LFZ Raumberg-Gumpenstein: Projekt Green Mountain

Rückblick auf das Internationale Projekt „Green Mountain - A Sustainable Development Model“ das im Jänner am LFZ Raumberg-Gumpenstein stattfand. Dabe stand die Berglandwirtschaft im Mittelpunkt.
51 Vertreter aus neun Länder nahmen am zweiten Treffen zum Projekt "Green Mountain - A Sustainable Development Model" am LFZ Raumberg-Gumpenstein teil.
51 Vertreter aus neun Länder nahmen am zweiten Treffen zum Projekt "Green Mountain - A Sustainable Development Model" am LFZ Raumberg-Gumpenstein teil.
51 Teilnehmer aus neun verschiedenen Ländern nahmen am zweitägigen Projekt-Meeting am 26.-27.01.2012 teil. Vertreter verschiedener Institutionen wie beispielsweise Regionalverwaltungen (Italien, Ungarn, Montenegro, Bulgarien, Griechenland), Nationalpark (Italien), Forst- (Rumänien) und Umweltamt (Slowakei) waren zu Besuch im Ennstal. In der Region sind sowohl das LFZ Raumberg-Gumpenstein als auch der Naturpark Sölktäler beteiligt.

Zu Beginn des Green-Mountain-Meetings am LFZ waren externe Experten zu Vorträgen eingeladen worden, um ihr Fachwissen in die anschließende (Gruppen-) Arbeit mit einbeziehen zu können.

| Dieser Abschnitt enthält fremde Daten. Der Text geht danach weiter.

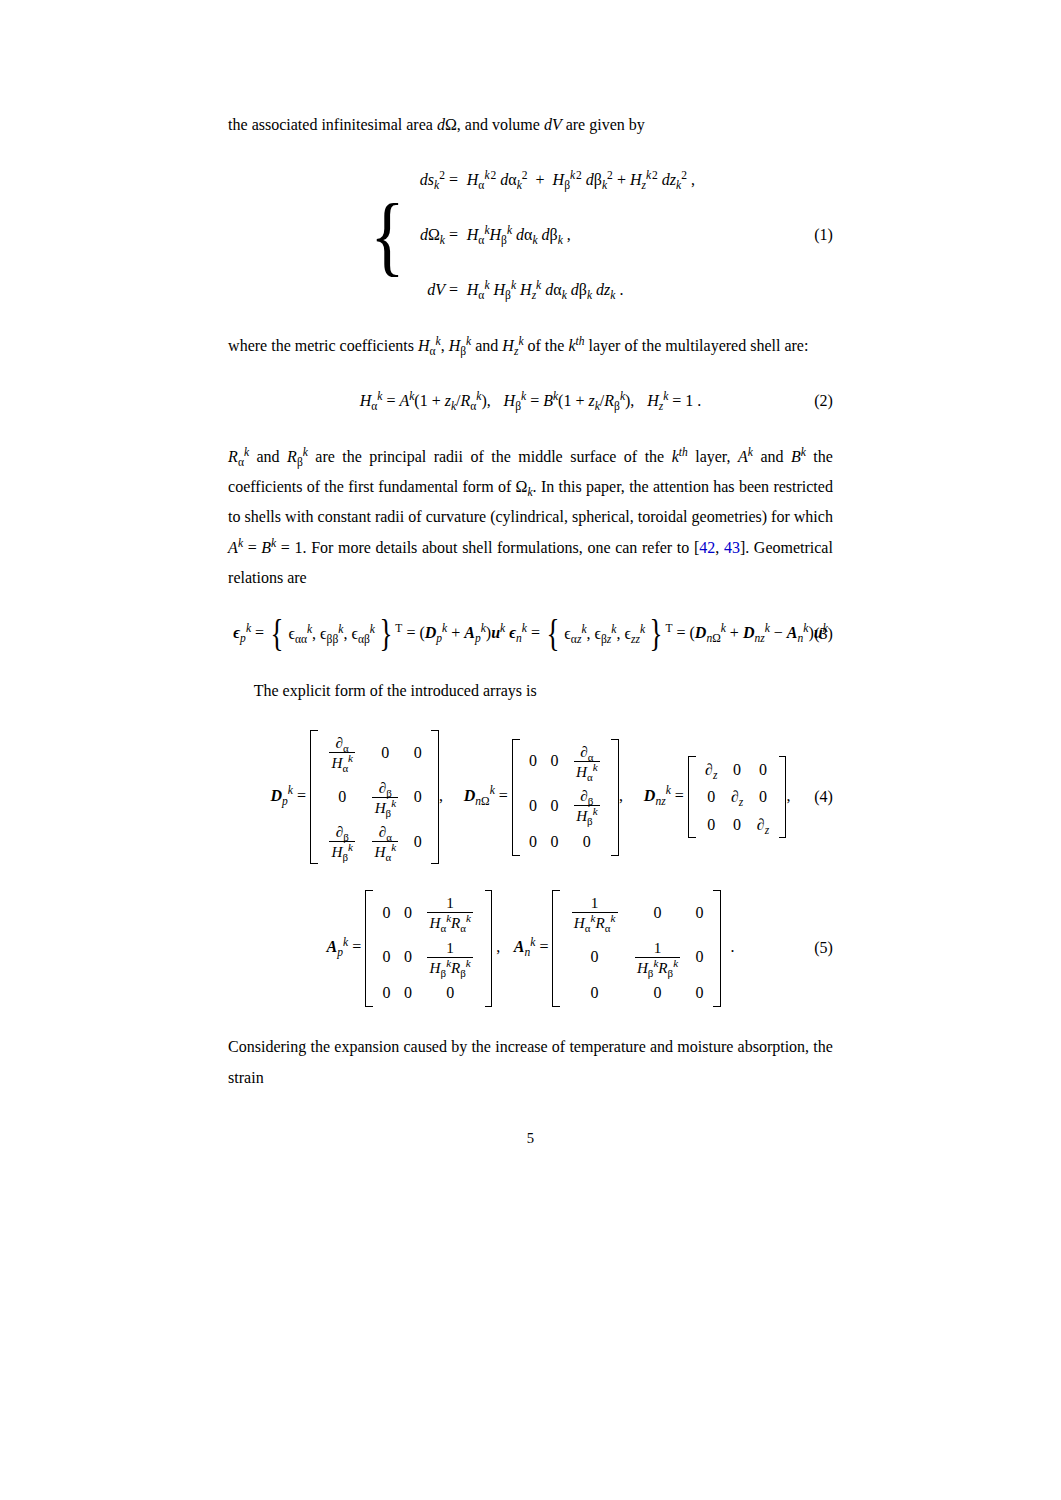the associated infinitesimal area d Ω, and volume dV are given by
{ dsk2 = Hαk 2 dαk2 + Hβk 2 dβk2 + Hzk 2 dzk2 , d Ωk = HαkHβk dαk dβk , dV = Hαk Hβk Hzk dαk dβk dzk .
(1)
where the metric coefficients Hαk, Hβk and Hzk of the kth layer of the multilayered shell are:
Hαk = Ak(1 + zk/Rαk), Hβk = Bk(1 + zk/Rβk), Hzk = 1 .
(2)
Rαk and Rβk are the principal radii of the middle surface of the kth layer, Ak and Bk the coefficients of the first fundamental form of Ωk. In this paper, the attention has been restricted to shells with constant radii of curvature (cylindrical, spherical, toroidal geometries) for which Ak = Bk = 1. For more details about shell formulations, one can refer to [42, 43]. Geometrical relations are
ϵpk = { ϵααk, ϵββk, ϵαβk } T = (Dpk + Apk)uk ϵnk = { ϵαzk, ϵβzk, ϵzzk } T = (Dn Ωk + Dnzk − Ank)uk
(3)
The explicit form of the introduced arrays is
Dpk =
| ∂ α H α k | 0 | 0 |
| 0 | ∂ β H β k | 0 |
| ∂ β H β k | ∂ α H α k | 0 |
, Dn Ωk =
| 0 | 0 | ∂ α H α k |
| 0 | 0 | ∂ β H β k |
| 0 | 0 | 0 |
, Dnzk =
| ∂ z | 0 | 0 |
| 0 | ∂ z | 0 |
| 0 | 0 | ∂ z |
,
(4)
Apk =
| 0 | 0 | 1 H α k R α k |
| 0 | 0 | 1 H β k R β k |
| 0 | 0 | 0 |
, Ank =
| 1 H α k R α k | 0 | 0 |
| 0 | 1 H β k R β k | 0 |
| 0 | 0 | 0 |
.
(5)
Considering the expansion caused by the increase of temperature and moisture absorption, the strain
5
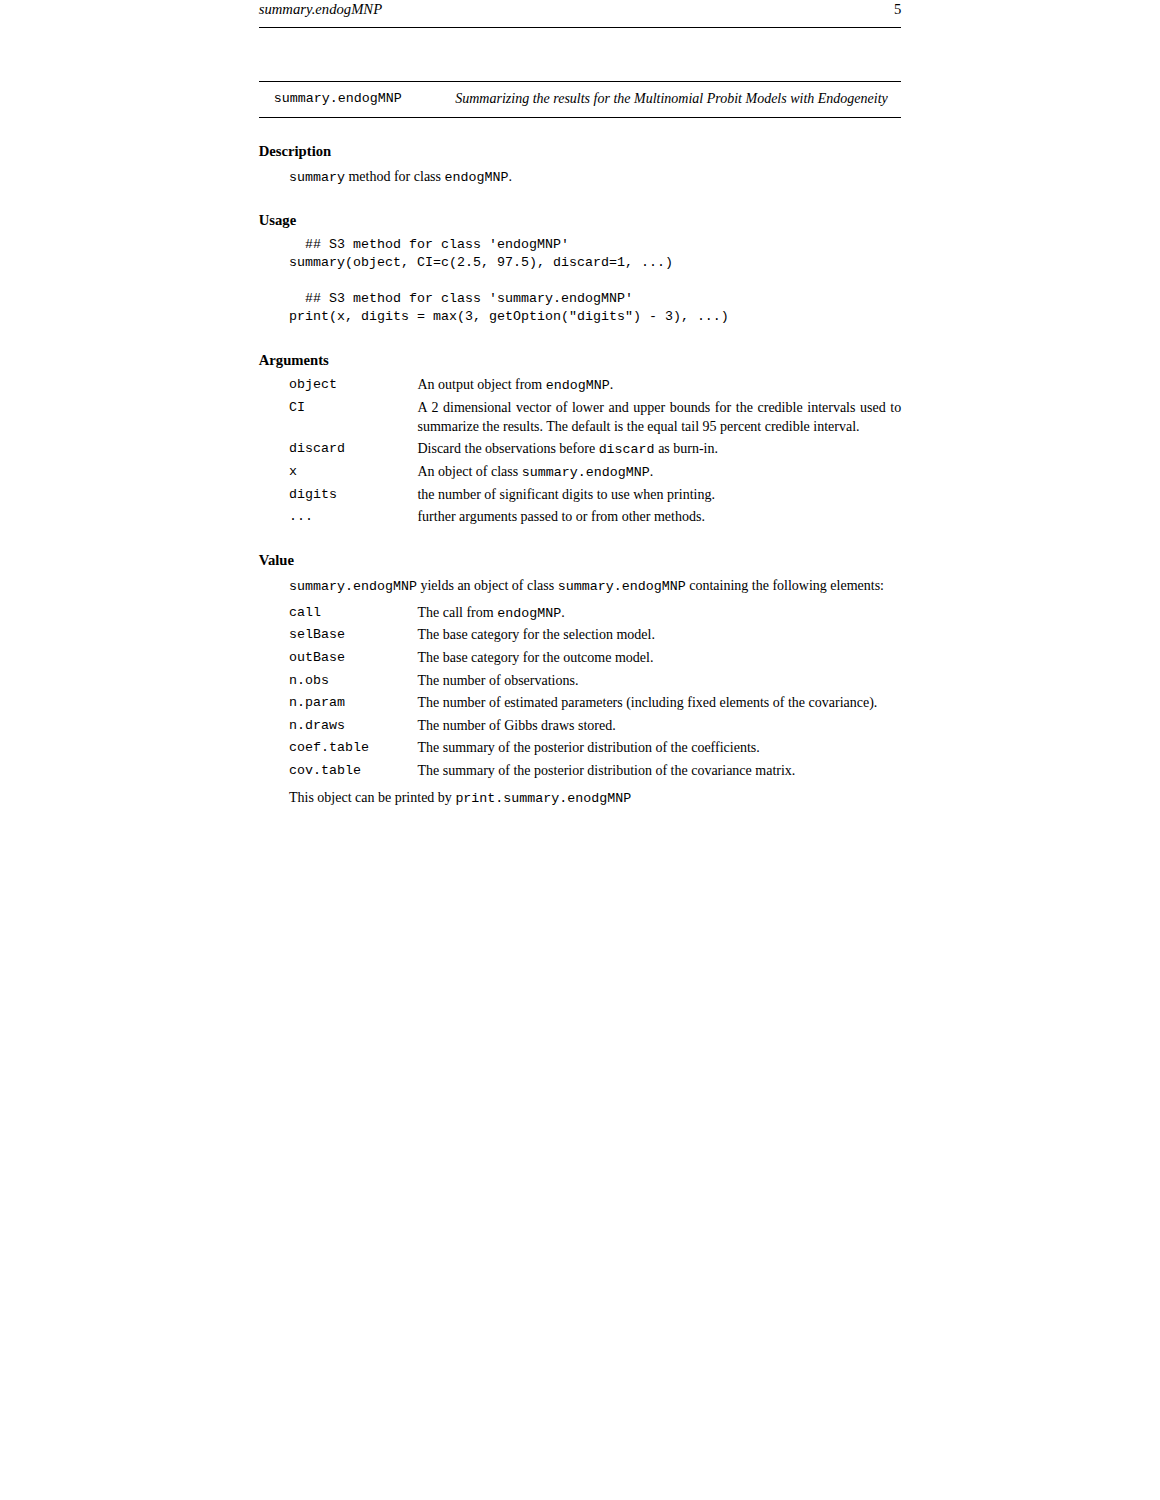summary.endogMNP 5
summary.endogMNP
Summarizing the results for the Multinomial Probit Models with Endogeneity
Description
summary method for class endogMNP.
Usage
  ## S3 method for class 'endogMNP'
summary(object, CI=c(2.5, 97.5), discard=1, ...)

  ## S3 method for class 'summary.endogMNP'
print(x, digits = max(3, getOption("digits") - 3), ...)
Arguments
object
An output object from endogMNP.
CI
A 2 dimensional vector of lower and upper bounds for the credible intervals used to summarize the results. The default is the equal tail 95 percent credible interval.
discard
Discard the observations before discard as burn-in.
x
An object of class summary.endogMNP.
digits
the number of significant digits to use when printing.
...
further arguments passed to or from other methods.
Value
summary.endogMNP yields an object of class summary.endogMNP containing the following elements:
call
The call from endogMNP.
selBase
The base category for the selection model.
outBase
The base category for the outcome model.
n.obs
The number of observations.
n.param
The number of estimated parameters (including fixed elements of the covariance).
n.draws
The number of Gibbs draws stored.
coef.table
The summary of the posterior distribution of the coefficients.
cov.table
The summary of the posterior distribution of the covariance matrix.
This object can be printed by print.summary.enodgMNP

Das Team des LFZ hat im Projektverlauf eine wissenschaftliche Beratungsfunktion, wohingegen im Naturpark Sölktäler in naher Zukunft ein lokales Projekt als Pilotaktivität im Rahmen dieses EU-Projektes gestartet und durchführt werden wird.

Ziel des Projekts
Ziel des Green-Mountain-Projektes ist es, ein gemeinsames Modell für die nachhaltige Entwicklung von Berggebieten in Südosteuropa zu entwickeln. Um dies zu erreichen, werden in Gruppenarbeiten verschiedene Aspekte diskutiert und Strategien entwickelt.
Die Arbeitsgruppe unter der Leitung von Bernhard Krautzer vom LFZ beschäftigt sich mit der Identifikation wirtschaftlicher Aktivitäten und Produkte, die sich mit einer nachhaltigen Regionalentwicklung vereinbaren lassen. Lucia Vacokova vom slowakischen Umweltamt und ihre Arbeitsgruppe beschäftigen sich mit Management-Strategien für nachhaltige Entwicklung und die dritte Arbeitsgruppe unter der Leitung von Federico Niccolini vom Monti Sibillini National Park erarbeitet Strategien und Maßnahmen hinsichtlich Information, Training und Bewusstseinsbildung.
Das im Ennstal stattgefundene Meeting war das dritte von insgesamt vier Arbeitsgruppentreffen, das letzte wird beim nächsten Meeting in Griechenland im April stattfinden. Die Ergebnisse werden in das gemeinsame Modell integriert und in weiterer Folge in der Praxis umgesetzt und gegebenenfalls überarbeitet werden. Die Verantwortung für die erforderlichen Schritte zur Modellerstellung und das Modell selbst unterliegen der Verantwortung des LFZ in Zusammenarbeit mit den Arbeitsgruppenleitern und dem projektverantwortlichen Partner, der italienischen Provinz Macerata.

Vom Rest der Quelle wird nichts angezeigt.